Stored items from a collection:
□ □ □
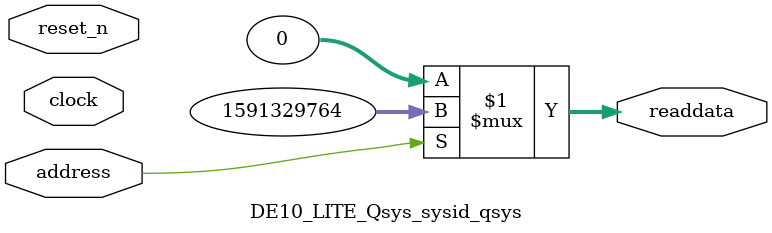
<source format=v>



// synthesis translate_off
`timescale 1ns / 1ps
// synthesis translate_on

// turn off superfluous verilog processor warnings 
// altera message_level Level1 
// altera message_off 10034 10035 10036 10037 10230 10240 10030 

module DE10_LITE_Qsys_sysid_qsys (
               // inputs:
                address,
                clock,
                reset_n,

               // outputs:
                readdata
             )
;

  output  [ 31: 0] readdata;
  input            address;
  input            clock;
  input            reset_n;

  wire    [ 31: 0] readdata;
  //control_slave, which is an e_avalon_slave
  assign readdata = address ? 1591329764 : 0;

endmodule



</source>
□ □ □
▸ **WHAT YOU SHOULD DO**:
Scan the entries above for the word "address" and collect each line holding it.

▸ **COMPLETED TASK**:
                address,
  input            address;
  assign readdata = address ? 1591329764 : 0;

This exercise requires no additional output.